Canada's proposed federal budget, which aims to slash its $53.8 million (US$52.2 billion) budget deficit in half, also contains several provisions that are designed to benefit the nation's mining industry.

Total federal spending in 20102011, including debt charges, will hit $280.5 billion, almost $13 billion over the fiscal year that ends March 31st.

In the budget document presented by Finance Minister Jim Flaherty Thursday, the Canadian Government declared, "Canada's rich mineral resources represent significant economic opportunities. Promoting the exploration and development of these resources offers important benefits in terms of employment, investment and infrastructure, especially for rural and remote communities."

Budget 2010 proposed to extend the temporary 15% Mineral Exploration Tax Credit (METC) to March 31, 2011. The credit is designed to assist junior mining companies in raising new equity through the issuance of flow-through tax shares.
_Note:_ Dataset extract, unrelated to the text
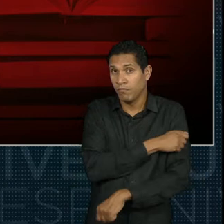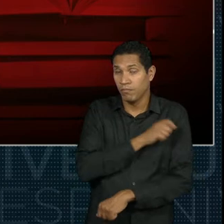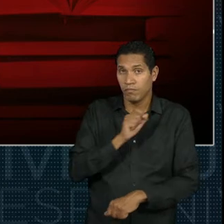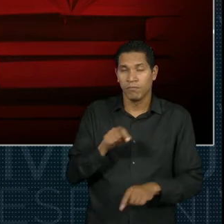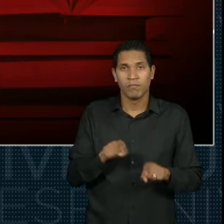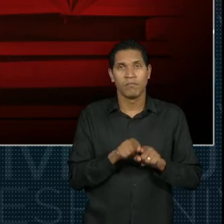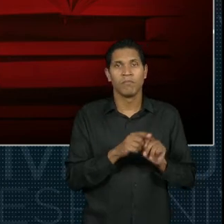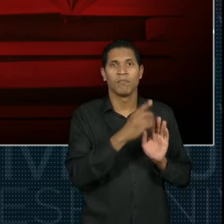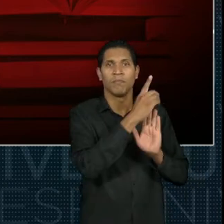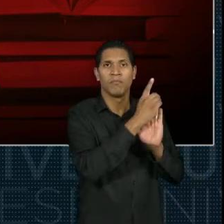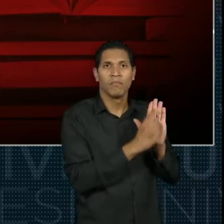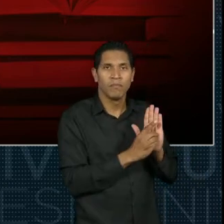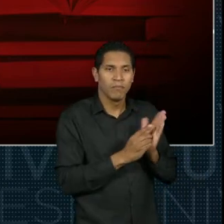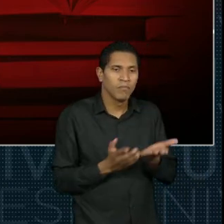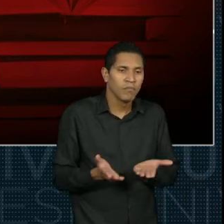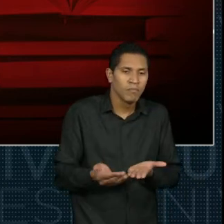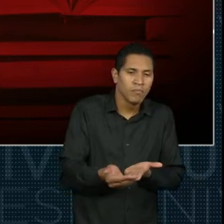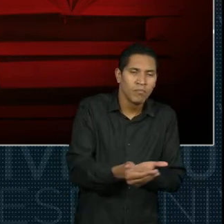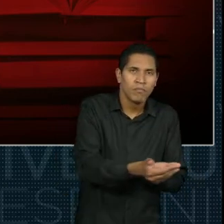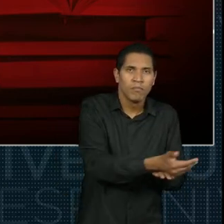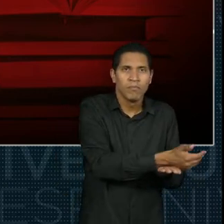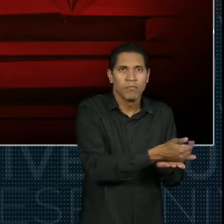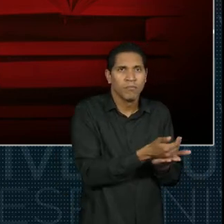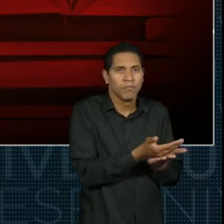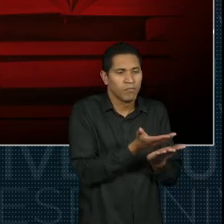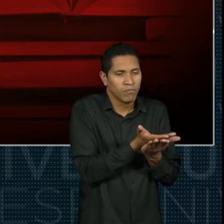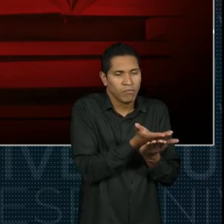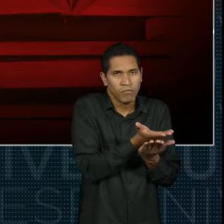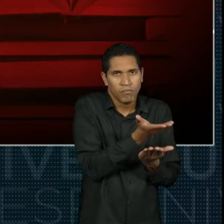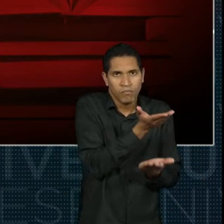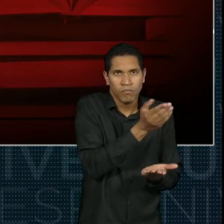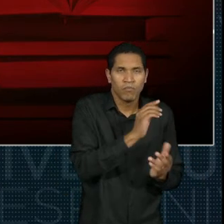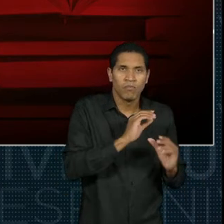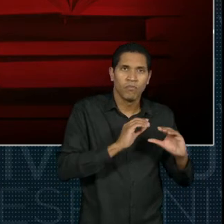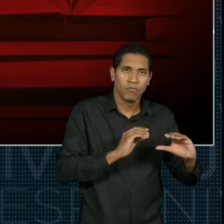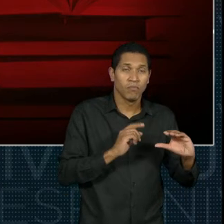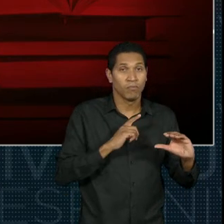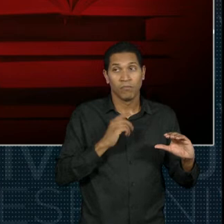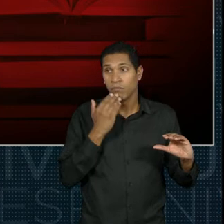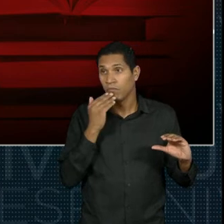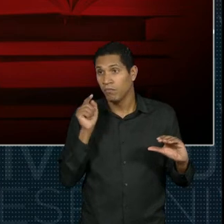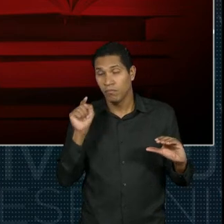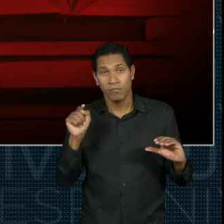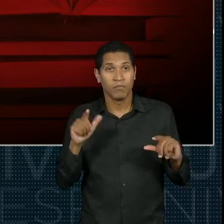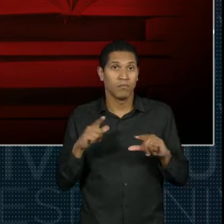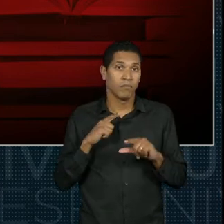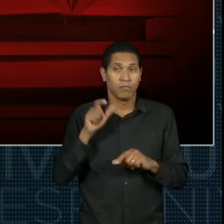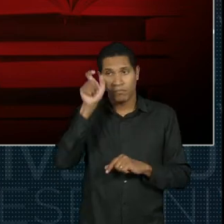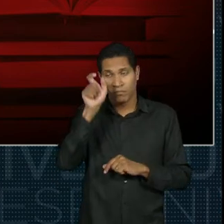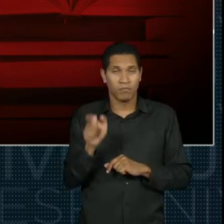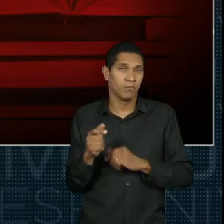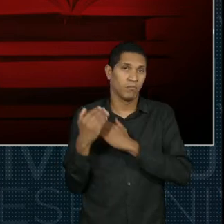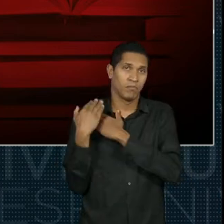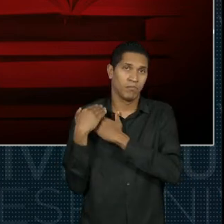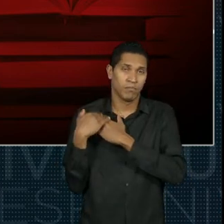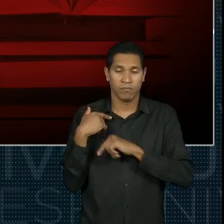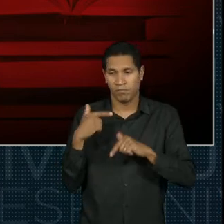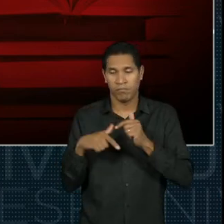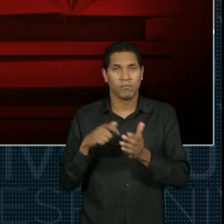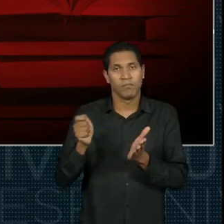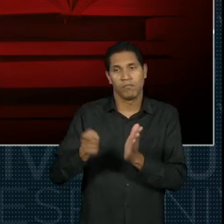declarações que ele coletou das empresas, pediu lá para o responsável, pelo supervisor do trabalho voluntário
The program only applies to preliminary mineral exploration activities conducted from ground level or aboveground level. Expenses for underground exploration or for the purpose of bringing a mine into production are also excluded.

The estimated net cost of extension of the credit will be $65 million over the next two fiscal years.

The budget also allocates $12 million over two years to Natural Resources Canada to renew the Targeted Geoscience Initiative, with a focus on developing new ways of exploring for deeper mineral deposits.

Association for Mineral Exploration British Columbia (AME BC) CEO Gavin Diron said the announcement was "a welcome signal to industry that Canada is open to investment."

He also noted, "The federal budget represents several steps in the right direction to ensure that safe and modern mineral exploration and mining continue to benefit all Canadians."